Sexual Problems the Norm for Breast Cancer Survivors
By Lynne Peeples
THURSDAY, September 22 (Health.com) — Many middle-aged women report sexual problems, including a loss of libido and a less-than-satisfying sex life. Now a new study suggests these problems are even more common among women who have had breast cancer.
In fact, 7 in 10 breast cancer survivors experience sexual problems in the two years after their diagnosis, according to the study, published this week in theJournal of Sexual Medicine.

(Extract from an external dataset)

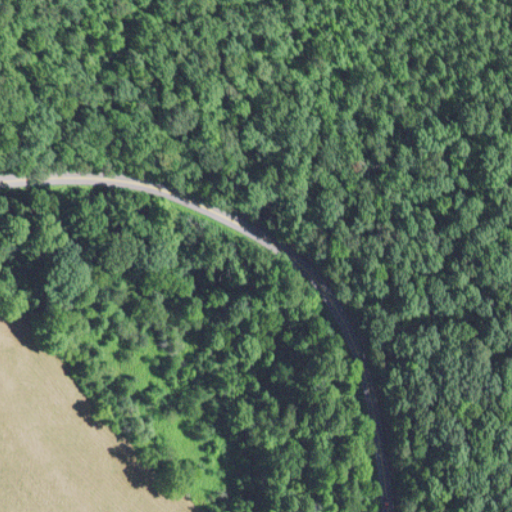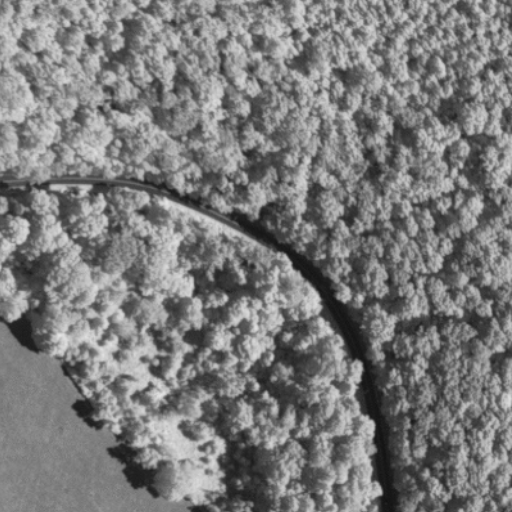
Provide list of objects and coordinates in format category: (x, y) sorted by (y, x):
road: (281, 246)
crop: (68, 438)
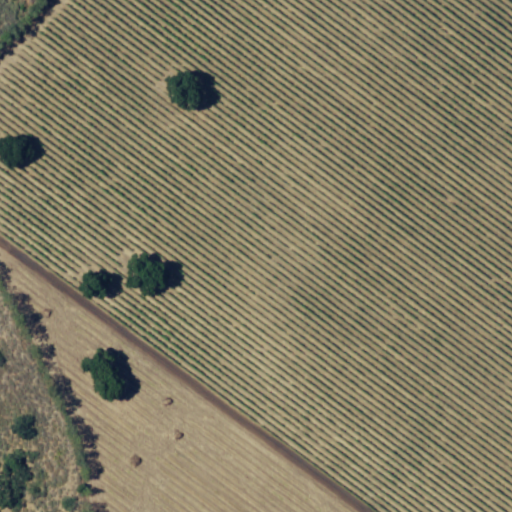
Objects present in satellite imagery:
crop: (272, 244)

Sexual problems after breast cancer treatment are "a hidden issue that women have a real reluctance to discuss," says Christine Derzko, MD, a professor of ob-gyn and endocrinology at the University of Toronto, who was not involved in the new research. "We have to empower women to have the confidence to ask about this. And we have to enlighten physicians to the fact that it is an issue."
These problems can be caused by cancer drugs that block the production of estrogen (most notably Arimidex and other aromatase inhibitors), treatment-triggered menopausal symptoms, or body-image issues related to mastectomy or other surgery, researchers say.
Breast cancer is the most common cancer among women in the U.S., with some 200,000 new cases diagnosed each year. Thanks to improved treatments, more women than ever are surviving breast cancer. That's good news, but it also means a growing population of survivors—2.4 million women in the U.S. alone—who are coping with the fallout from diagnosis and treatment.
In the study, researchers surveyed more than 1,000 Australian women under age 70. More than 80% of the women reported enjoying a satisfying sex life before battling breast cancer, but roughly two years after their diagnosis, 70% were having significant problems in the bedroom. (As the researchers point out, the women may have remembered their pre-diagnosis sex life as being better than it seemed at the time.)
By contrast, the rate of sexual problems (including low sex drive) among adult women in the population at large has been estimated at about 40% to 45%.
The findings did not surprise the researchers, who had been hearing complaints about sexual problems from their breast cancer patients. "Our impression from seeing women in the clinic was that women were experiencing a significant increase in sexual function problems following treatment," says the lead author of the study, Mary Panjari, PhD, a research fellow in the women's health program at Monash University in Melbourne, Australia.
Next page: Several factors may be to blame
What, exactly, is behind the problems between the sheets? The psychological effects of surgery appear to be one factor. Just over one-third of the women who had a lumpectomy and 60% of the women who underwent mastectomy reported feeling different about their body image. Reconstructive breast surgery was not associated with an improved body image among the women who had one or both breasts removed.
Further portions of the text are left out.